Lá em 2024, houve toda uma movimentação da ala mais vergonhosa da Câmara dos Deputados para fazer avançar o PL1904/2024. Os grupos de mulheres, assumidamente feministas ou não, se mobilizaram para colar nessa infâmia o rótulo de PEC do Estuprador, porque o objetivo era negar às mulheres e meninas o direito de interrupção da gravidez após 22 semanas nos casos previstos em lei, isto é, risco de morte da mulher, estupro e anencefalia, condenando-as por homicídio, cuja pena é maior que a de estupro. Gente como Sóstenes Cavalcanti, minion do Pastor Malafaia, tinha certeza de que a população brasileira iria acolher essa perversidade.
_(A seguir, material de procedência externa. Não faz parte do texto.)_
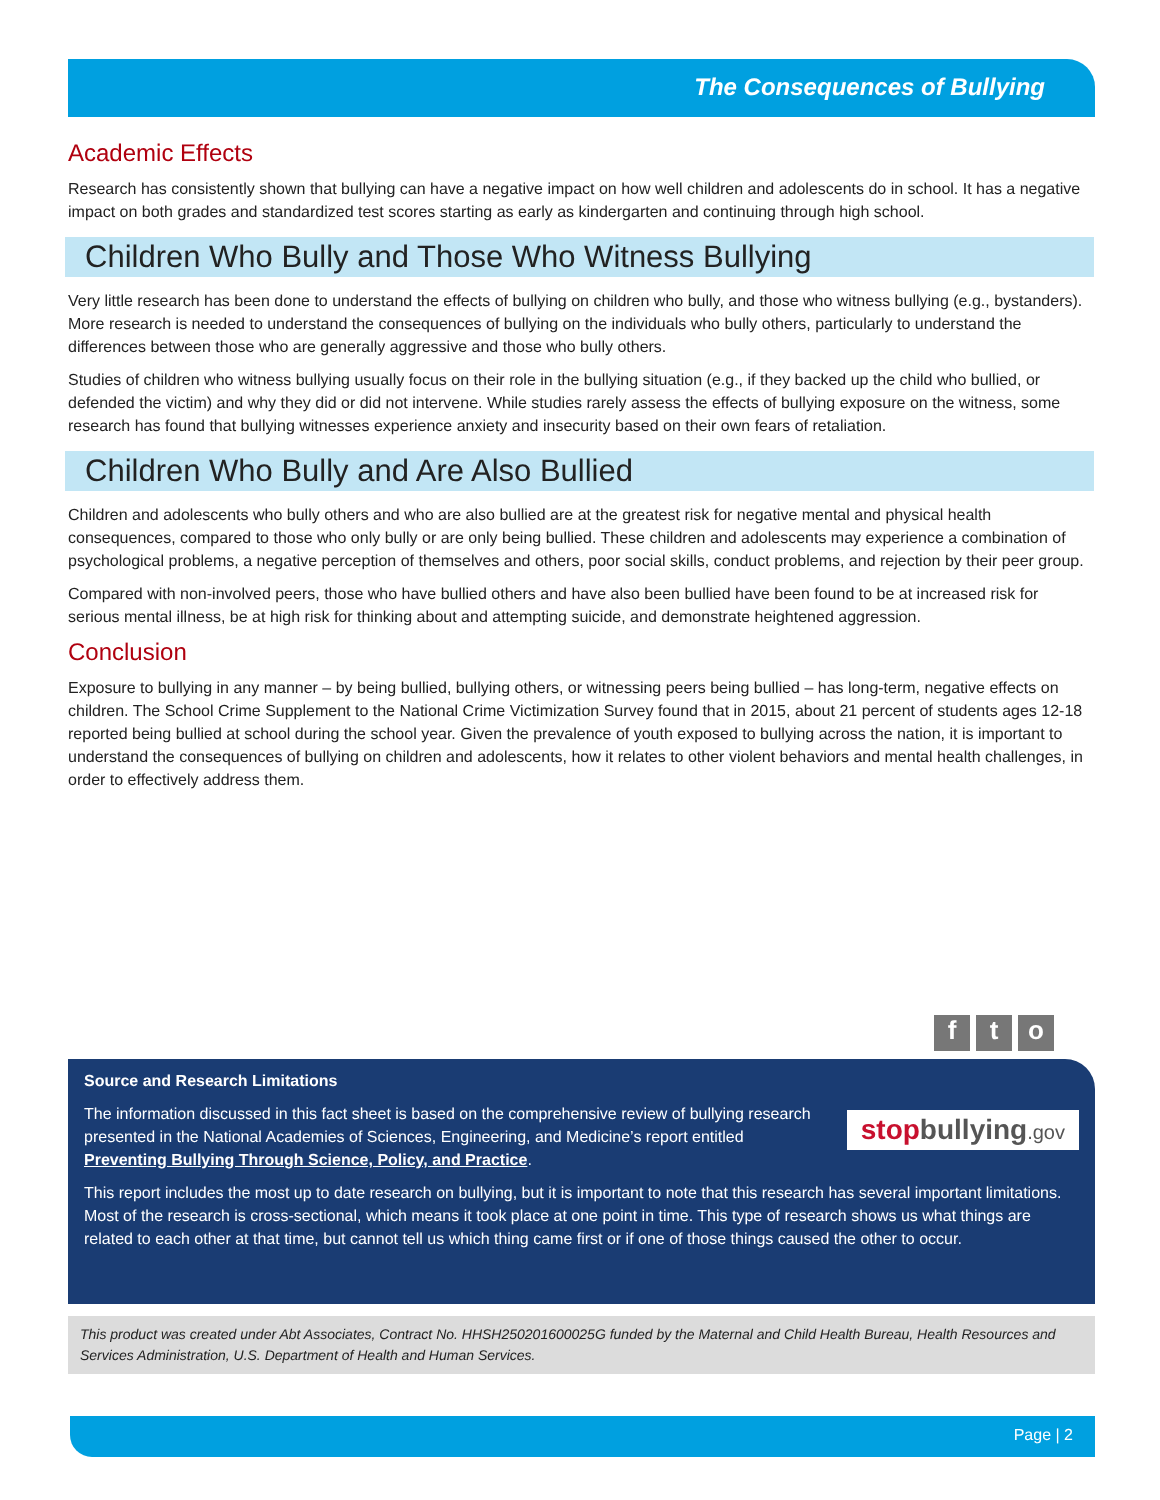The Consequences of Bullying
Academic Effects
Research has consistently shown that bullying can have a negative impact on how well children and adolescents do in school. It has a negative impact on both grades and standardized test scores starting as early as kindergarten and continuing through high school.
Children Who Bully and Those Who Witness Bullying
Very little research has been done to understand the effects of bullying on children who bully, and those who witness bullying (e.g., bystanders). More research is needed to understand the consequences of bullying on the individuals who bully others, particularly to understand the differences between those who are generally aggressive and those who bully others.
Studies of children who witness bullying usually focus on their role in the bullying situation (e.g., if they backed up the child who bullied, or defended the victim) and why they did or did not intervene. While studies rarely assess the effects of bullying exposure on the witness, some research has found that bullying witnesses experience anxiety and insecurity based on their own fears of retaliation.
Children Who Bully and Are Also Bullied
Children and adolescents who bully others and who are also bullied are at the greatest risk for negative mental and physical health consequences, compared to those who only bully or are only being bullied. These children and adolescents may experience a combination of psychological problems, a negative perception of themselves and others, poor social skills, conduct problems, and rejection by their peer group.
Compared with non-involved peers, those who have bullied others and have also been bullied have been found to be at increased risk for serious mental illness, be at high risk for thinking about and attempting suicide, and demonstrate heightened aggression.
Conclusion
Exposure to bullying in any manner – by being bullied, bullying others, or witnessing peers being bullied – has long-term, negative effects on children. The School Crime Supplement to the National Crime Victimization Survey found that in 2015, about 21 percent of students ages 12-18 reported being bullied at school during the school year. Given the prevalence of youth exposed to bullying across the nation, it is important to understand the consequences of bullying on children and adolescents, how it relates to other violent behaviors and mental health challenges, in order to effectively address them.
ft o
Source and Research Limitations
stopbullying.gov
The information discussed in this fact sheet is based on the comprehensive review of bullying research presented in the National Academies of Sciences, Engineering, and Medicine’s report entitled Preventing Bullying Through Science, Policy, and Practice.
This report includes the most up to date research on bullying, but it is important to note that this research has several important limitations. Most of the research is cross-sectional, which means it took place at one point in time. This type of research shows us what things are related to each other at that time, but cannot tell us which thing came first or if one of those things caused the other to occur.
This product was created under Abt Associates, Contract No. HHSH250201600025G funded by the Maternal and Child Health Bureau, Health Resources and Services Administration, U.S. Department of Health and Human Services.
Page | 2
Com os protestos de rua e na internet, eles tiveram que recuar, mas voltaram à carga tentando mudar o artigo 5º da Constituição Federal, dando ao feto os mesmos direitos de uma pessoa já nascida. Isso impediria o aborto em QUALQUER SITUAÇÃO condenando mulheres à morte e/ou levarem a termo gravidezes fruto do estupro.
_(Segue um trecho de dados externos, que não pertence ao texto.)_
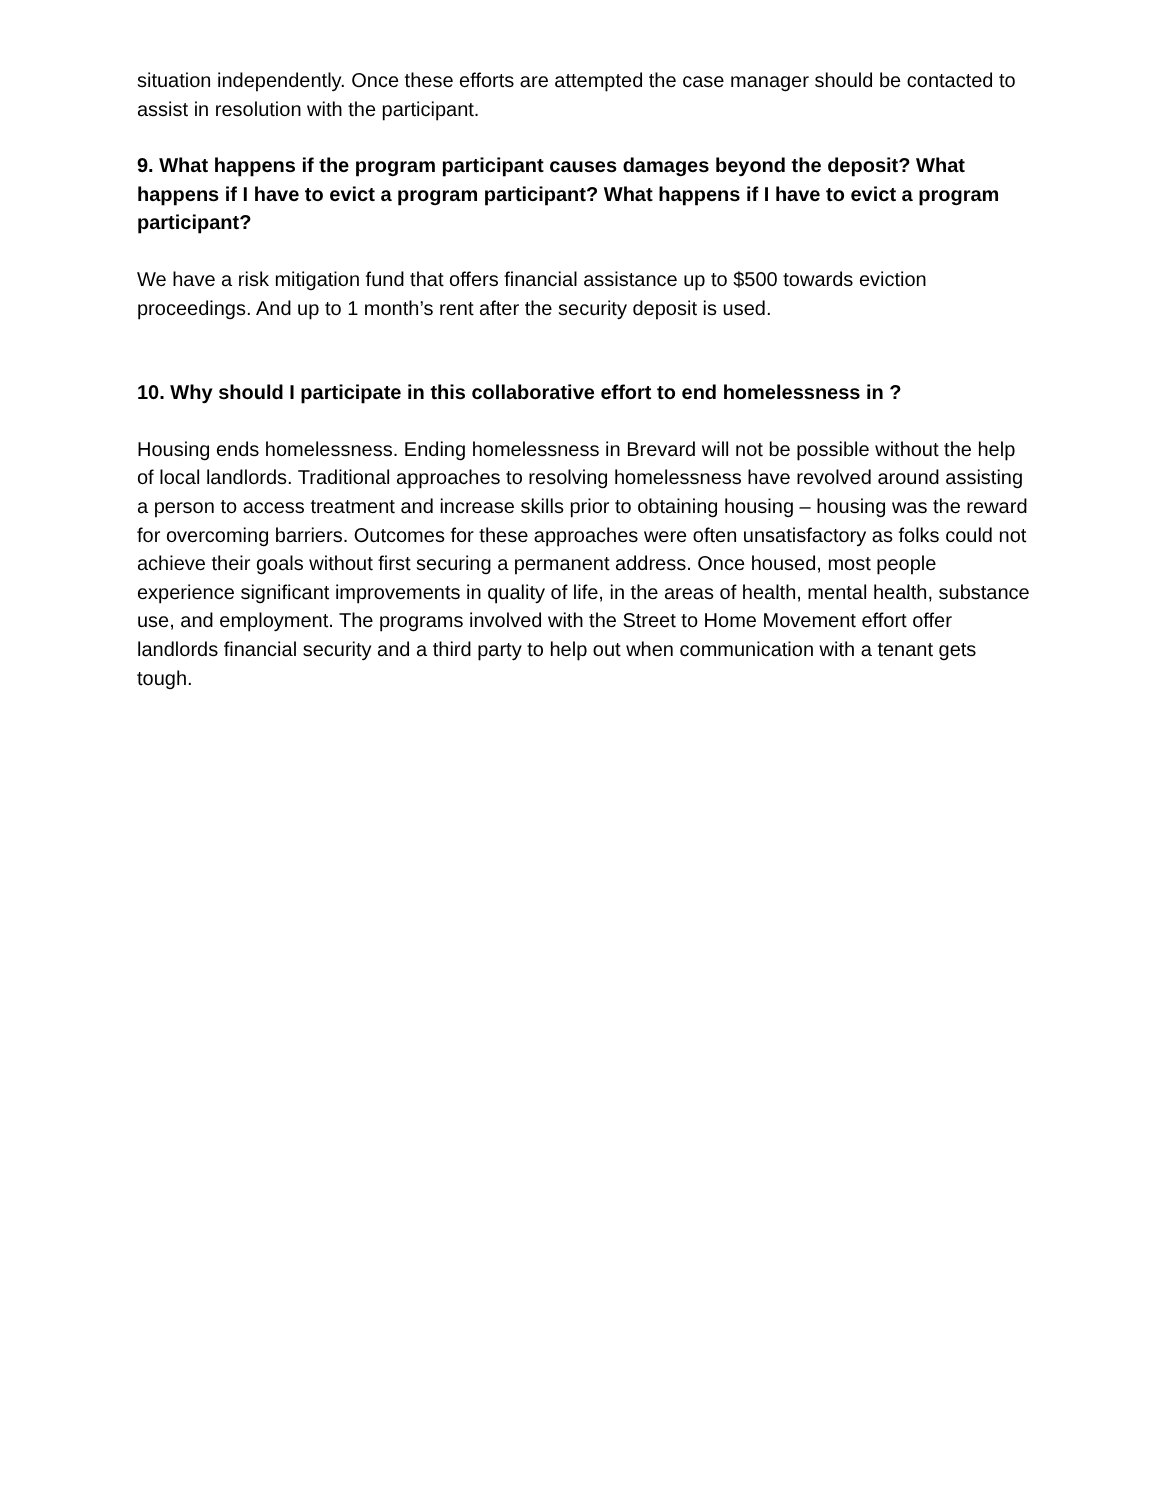situation independently. Once these efforts are attempted the case manager should be contacted to assist in resolution with the participant.
9. What happens if the program participant causes damages beyond the deposit? What happens if I have to evict a program participant? What happens if I have to evict a program participant?
We have a risk mitigation fund that offers financial assistance up to $500 towards eviction proceedings. And up to 1 month’s rent after the security deposit is used.
10. Why should I participate in this collaborative effort to end homelessness in ?
Housing ends homelessness. Ending homelessness in Brevard will not be possible without the help of local landlords. Traditional approaches to resolving homelessness have revolved around assisting a person to access treatment and increase skills prior to obtaining housing – housing was the reward for overcoming barriers. Outcomes for these approaches were often unsatisfactory as folks could not achieve their goals without first securing a permanent address. Once housed, most people experience significant improvements in quality of life, in the areas of health, mental health, substance use, and employment. The programs involved with the Street to Home Movement effort offer landlords financial security and a third party to help out when communication with a tenant gets tough.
E os justiceiros não têm nenhum problema em matar mulheres para vingar fetos imaginários, mesmo ao arrepio da lei e dos códigos que regem suas profissões. Mês passado, Paloma Alves Moura, de 46 anos, sangrou até a morte em um hospital (*de administração católica*) em Olinda. Sofrendo de grave endometriose, ela ficou dez horas sangrando sem que, segundo seus familiares, recebesse o atendimento necessário. Motivo? A desconfiança de que havia cometido um aborto. Eu conheço outros casos, acredito que a maioria das mulheres conheça. O fato é que os defensores das vidas em potencial, não raro, não têm problema algum em fazer sofrer e deixar morrer mulheres e meninas caso suspeitem que elas cometeram ou pretendem cometer um aborto, mesmo que seja acolhido pela lei.
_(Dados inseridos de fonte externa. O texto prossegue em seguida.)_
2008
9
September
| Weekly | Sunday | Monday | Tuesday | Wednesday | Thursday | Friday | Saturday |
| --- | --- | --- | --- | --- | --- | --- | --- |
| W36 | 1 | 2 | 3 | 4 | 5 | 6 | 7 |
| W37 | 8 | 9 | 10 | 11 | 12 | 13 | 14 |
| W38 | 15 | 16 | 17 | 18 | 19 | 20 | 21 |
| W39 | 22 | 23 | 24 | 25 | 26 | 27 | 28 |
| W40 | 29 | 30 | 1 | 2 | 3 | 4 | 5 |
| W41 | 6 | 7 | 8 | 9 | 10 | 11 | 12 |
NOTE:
E é bom enfatizar o MENINAS, porque, segundo a 19ª Edição do Anuário Brasileiro de Segurança Pública, são elas, especialmente quando negras, as maiores vítimas de estupro. E cito matéria da CNN, "O perfil das vítimas de estupro em 2024 revela que a maior parte dos crimes, 76,8%, foi classificada como estupro de vulnerável, em que as vítimas são menores de 14 anos. Dentro desse universo, 61,3% das vítimas totais tinham até 13 anos de idade, com a faixa etária de 10 a 13 anos concentrando o maior volume de casos." Pela legislação brasileira, é sempre estupro se a pessoa tem até 13 anos. SEMPRE. Outro dado importante é que a maioria dos casos de abuso acontece DENTRO DE CASA, normalmente, o abusador é alguém conhecido da menina ou membro da família (*pai, padrasto, avô, tio, irmão, primo, cunhado*). E vou citar dois casos que chegaram aos jornais e são exemplares quanto a isso.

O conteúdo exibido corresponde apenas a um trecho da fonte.